Is that a school desk? Amazing work. Hard to believe it works!


----------



## Loren (May 30, 2008)

Some of his furniture wasn't very practical.
It was intended for display in museums and
private collections I suppose.


----------



## TheTurtleCarpenter (Jun 25, 2015)

One of my favorites of Castle; Ghost Clock. Made and carved as a unit,,,,Carved sheet was made from mahogany also and bleached.


----------



## MrWolfe (Jan 23, 2018)

Now that is fantastic work!!!
Sad he passed but I will be looking for his work.
Thanks for introducing his work to those of us who never knew it.


----------



## tyvekboy (Feb 24, 2010)

Thanks for bringing this to our attention.
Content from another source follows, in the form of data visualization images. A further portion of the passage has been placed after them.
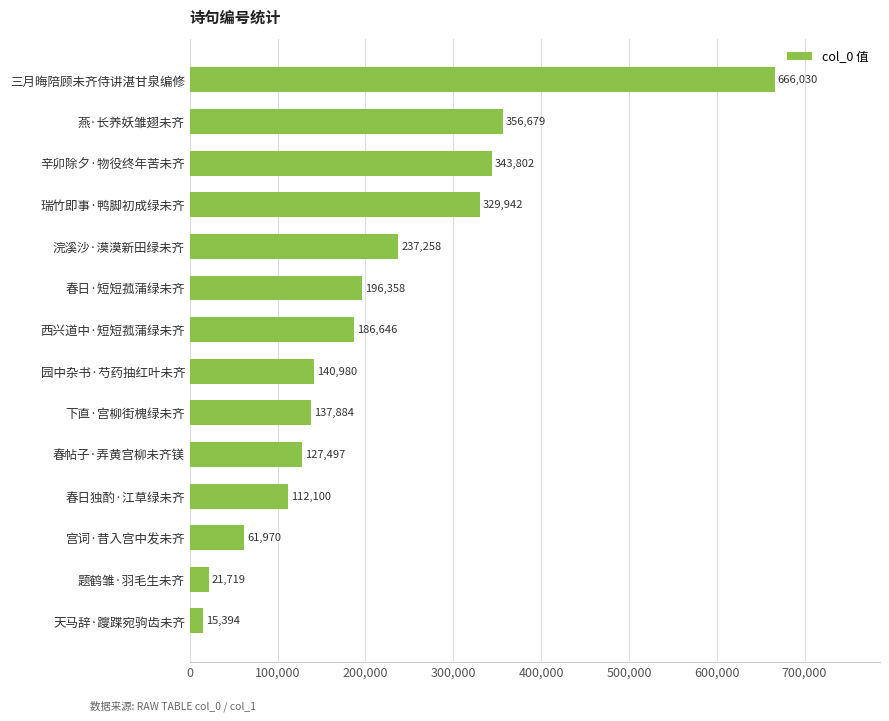

Are the bars horizontal?

Yes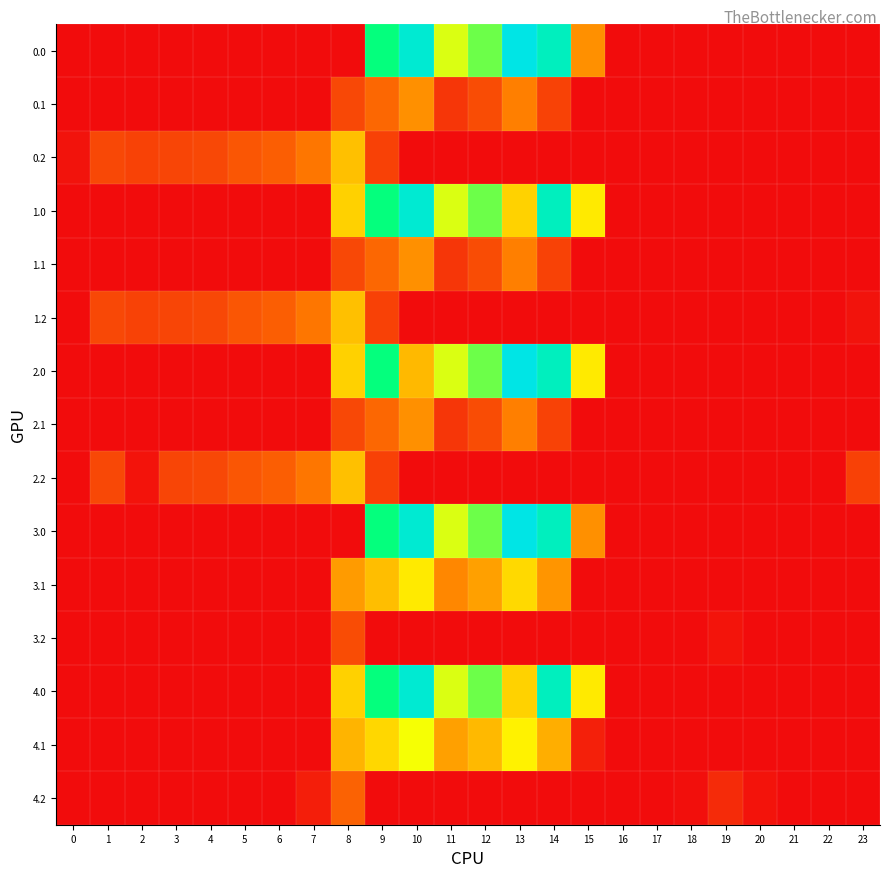

Between 12 and 22, which is larger?

12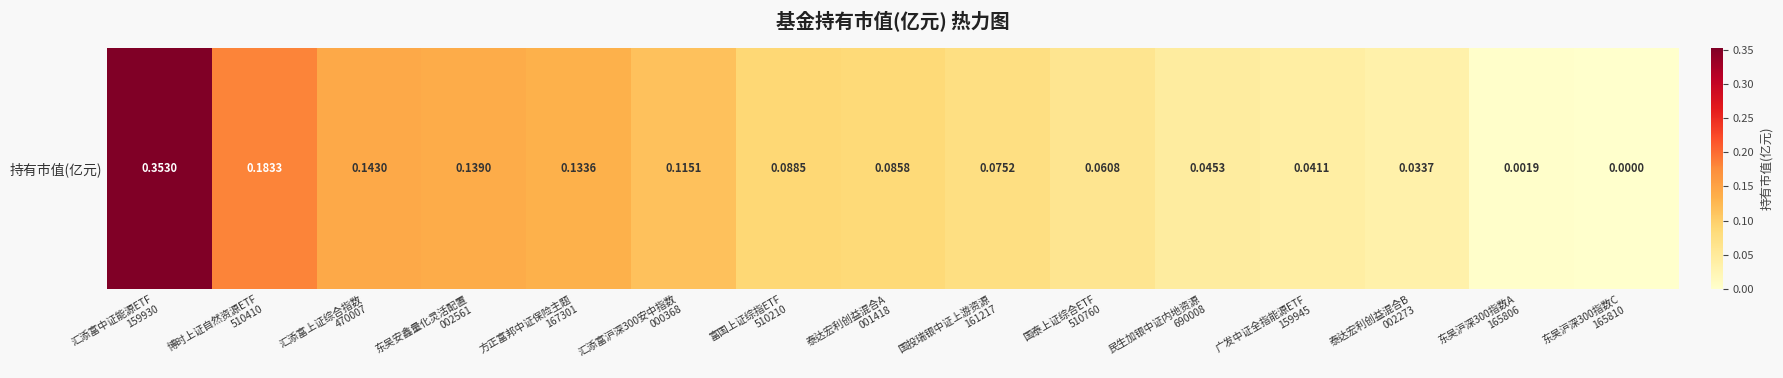

The value at 富国上证综指ETF
510210 is 0.1. True or false?

False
There are several references about him on the internet. Here are a few links that I found interesting:

http://www.whec.com/news/rit-mourns-death-of-artist-in-residence-wendell-castle/4752289/

http://www.kansascity.com/entertainment/arts-culture/article196026469.html

https://hyperallergic.com/422908/wendell-castle-obituary/

May he rest in creative peace.


----------



## wormil (Nov 19, 2011)

Fine Woodworking posted an interview with him on YouTube.


----------



## swirt (Apr 6, 2010)

Some great videos


----------



## pontic (Sep 25, 2016)

Truly a great wood artist. Truly another of the great one's passing.


----------



## Gilley23 (May 9, 2017)

> Is that a school desk? Amazing work. Hard to believe it works!
> 
> - pauldye


Looks like a highchair….the most amazing one that I've ever seen.


----------



## Unknowncraftsman (Jun 23, 2013)

Here sure left us some crazy sculptured wood art to look at. I wonder what will happen to his machines I like his 24 inch jointer.


----------



## jcees (Dec 31, 2007)

The image at the top is a high chair.


----------